Robert James Whaley was the grandson of William Whaley, the founder of Whaley’s Corners, a little village which no longer exists but was located at the intersection of present day Winston Churchill Boulevard and Steeles Avenue. This intersection marks the boundary among Esquesing, Trafalgar, Chinguacousy and Toronto Townships. Whaley’s Corners may be said to be a village with an identity crisis! About all that remains to mark the location of the village itself, however, is Mount Zion Cemetery, just a short distance north of the intersection on the east side. It is there that Lorne’s parents are buried, with their daughter Eileen.
Mount Zion Cemetery
Lorne Whaley enlisted in the Canadian Expeditionary Force on February 6, 1916 at the Canadian Army Service Corps Depot at Shorncliffe, Kent, England. His regimental number was 3560. Shorncliffe Camp was near to Folkestone, in Kent, and had originally been built as a Napoleonic earthworks fort. It was used as a training camp in World War I and Canadian troops began arriving there in the spring of 1915.
Folkestone Historical Society
Lorne gave his mother, Florence Whaley of R.R. 2, Streetsville, Ontario, as his next of kin and his occupation as gas engineer. He was described as 5 feet 10½ inches tall, with fair complexion, blue eyes and light hair.
Lorne was promoted to Corporal and awarded the Military Medal, a new medal instituted by Royal Warrant on March 25, 1916. It was “awarded for acts of gallantry and devotion to duty performed by non-commissioned officers and men of our army in the field”.
Lorne Whaley returned from the war on June 13, 1919 on board the SS Olympic, sailing from Southampton, England to Halifax, Nova Scotia.

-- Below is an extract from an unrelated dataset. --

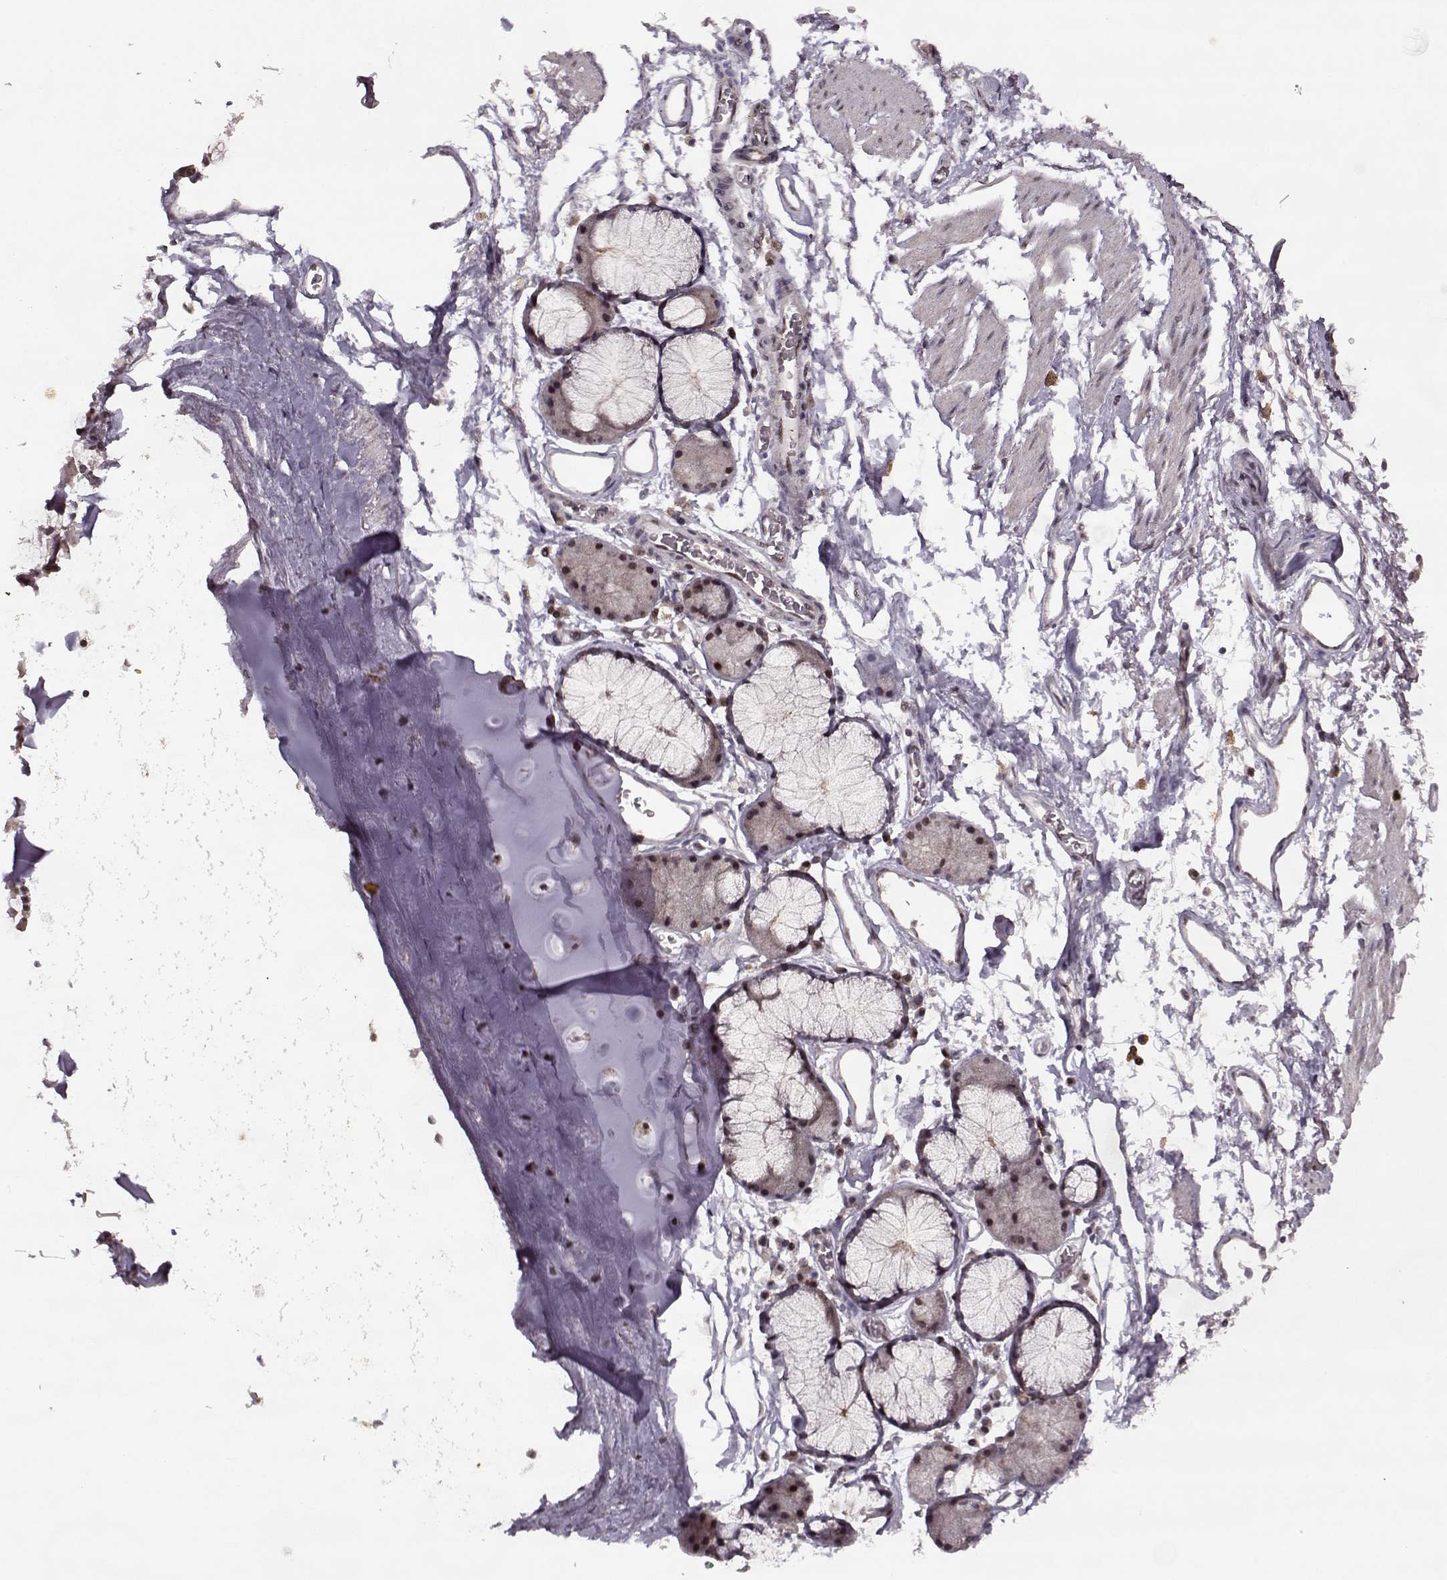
{"staining": {"intensity": "weak", "quantity": ">75%", "location": "nuclear"}, "tissue": "soft tissue", "cell_type": "Chondrocytes", "image_type": "normal", "snomed": [{"axis": "morphology", "description": "Normal tissue, NOS"}, {"axis": "topography", "description": "Cartilage tissue"}, {"axis": "topography", "description": "Bronchus"}], "caption": "Chondrocytes reveal low levels of weak nuclear positivity in about >75% of cells in unremarkable soft tissue. (Brightfield microscopy of DAB IHC at high magnification).", "gene": "PSMA7", "patient": {"sex": "female", "age": 79}}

Records show that he crossed the border from Victoria, British Columbia to Seattle, Washington in June of 1921. He gave his destination as Tacoma, Washington, and his father, Robert Whaley of Streetsville, as his next of kin. His occupation was given as auto mechanic. He seems to have stayed in the United States as he is listed in the 1930 Federal Census for Los Angeles, California with his wife, Freda. He does not appear in the 1940 census for that state but Freda is there as a widow, so Lorne Whaley must have passed away sometime between 1930 and 1940.